[Jawab Soal] Bolehkah Memanfaatkan Kartu Kredit?
Soal:
Bagaimana hukum kartu kredit yang dikeluarkan oleh bank? Apakah sama antara penggunaan kartu kredit dan kartu debit?
Jawab:
Berdasarkan
bentuk dan karakteristiknya, bank lazimnya mengeluarkan kartu plastik
yang bisa digunakan sebagai alat transaksi. Kartu tersebut bisa dibagi
menjadi dua: kartu kredit dan kartu debit. Kartu kredit adalah suatu
jenis penyelesaian transaksi ritel (retail) dan sistem kredit, yang namanya berasal dari kartu plastik yang diterbitkan untuk pengguna sistem tersebut. Kartu kredit berbeda dengan kartu debit. Bedanya, penerbit kartu kredit meminjami konsumen
uang dan bukan mengambil uang dari rekening. Kebanyakan kartu kredit
memiliki bentuk dan ukuran yang sama, seperti yang dispesifikasikan oleh
standar ISO 7810. Lazimnya
pinjaman, pengguna kartu tersebut wajib mengembalikan pinjamannya pada
tenggat waktu yang telah ditetapkan. Jika tidak bisa, selain terkena
beban bunga, juga denda atau pinalti. Contoh kartu kredit: Mastercard,
VISA, American Express, Diners Club, JCB dan lain-lain.
Adapun kartu debit adalah sebuah kartu pembayaran secara elektronik yang diterbitkan oleh sebuah bank. Kartu ini mengacu pada saldo tabungan
bank Anda di bank penerbit kartu tersebut. Apabila tabungan Anda Rp 1
juta, misalnya, Anda tidak bisa melakukan transaksi di atas nilai
tersebut. Dengan kata lain, nilai transaksi dibatasi oleh nilai tabungan
Anda.
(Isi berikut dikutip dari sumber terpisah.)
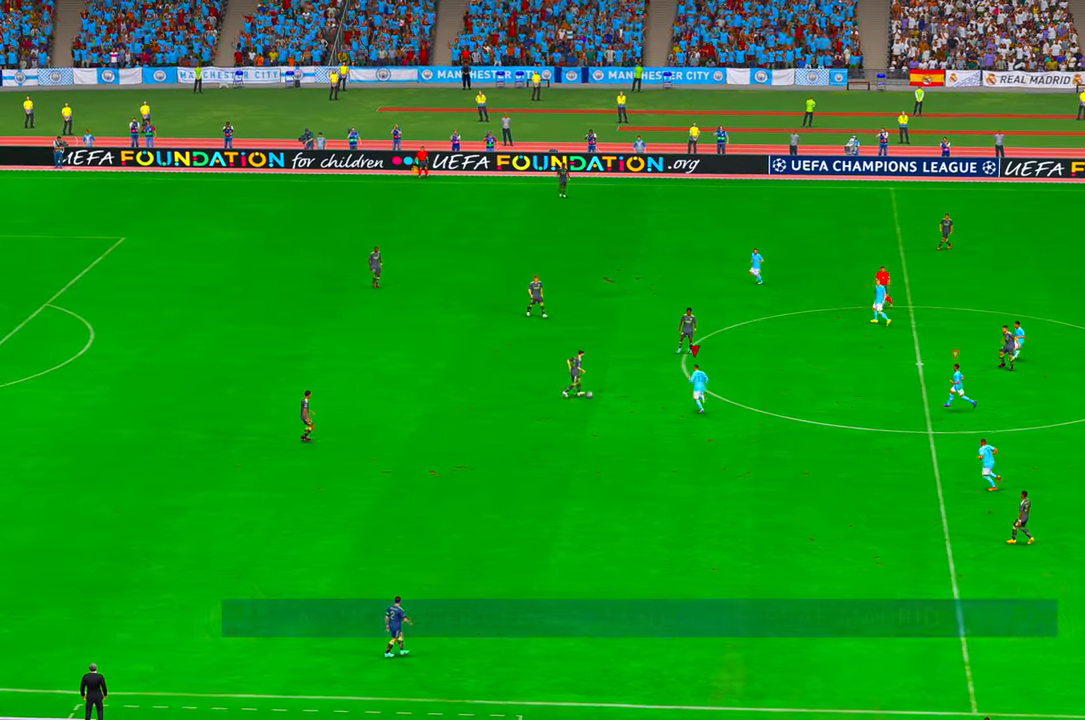
{"dt_ms": 500, "buttons": ["R2"], "left_stick": "up", "right_stick": "center", "events": [[283, "A", "down"], [417, "A", "up"]]}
Setiap pembayaran dengan kartu debit akan mengurangi saldo
tabungan Anda secara langsung (realtime) seperti halnya Anda menarik tabungan di ATM. Fungsi dari kartu debit adalah untuk memudahkan pembayaran ketika berbelanja tanpa harus membawa uang tunai. Kartu tersebut akan digesekkan pada sebuah alat pembaca kartu (magstripe reader) di merchand tempat Anda belanja dan Anda akan diminta untuk memasukkan nomor PIN
sebagai bukti Anda mengakui pembelanjaan tersebut. Info dari hasil
pembacaan beserta informasi total belanja akan di teruskan ke bank
penerbit untuk dilakukan verifikasi keabsahan dari kartu tersebut.
Sesudah verifikasi berhasil, saldo tabungan Anda langsung
didebit (dikurangi). Contoh kartu debit ini seperti Kartu Debit BCA,
Mandiri, BNI, BRI dan sebagainya.
Berdasarkan kedua fakta di atas, hukum
kartu kredit berbeda dengan hukum kartu debit. Kartu kredit jelas-jelas
haram. Dalil keharamannya dikembalikan pada dalil tentang keharaman
riba. Allah SWT berfirman:
يَا أَيُّهَا الَّذِينَ آمَنُوا اتَّقُوا اللَّهَ وَذَرُوا مَا بَقِيَ مِنَ الرِّبَا إِنْ كُنْتُمْ مُؤْمِنِينَ
Hai
orang-orang yang beriman, bertakwalah kepada Allah dan tinggalkan sisa
riba (yang belum dipungut) jika kalian orang-orang Mukmin (QS al-Baqarah [2]: 278).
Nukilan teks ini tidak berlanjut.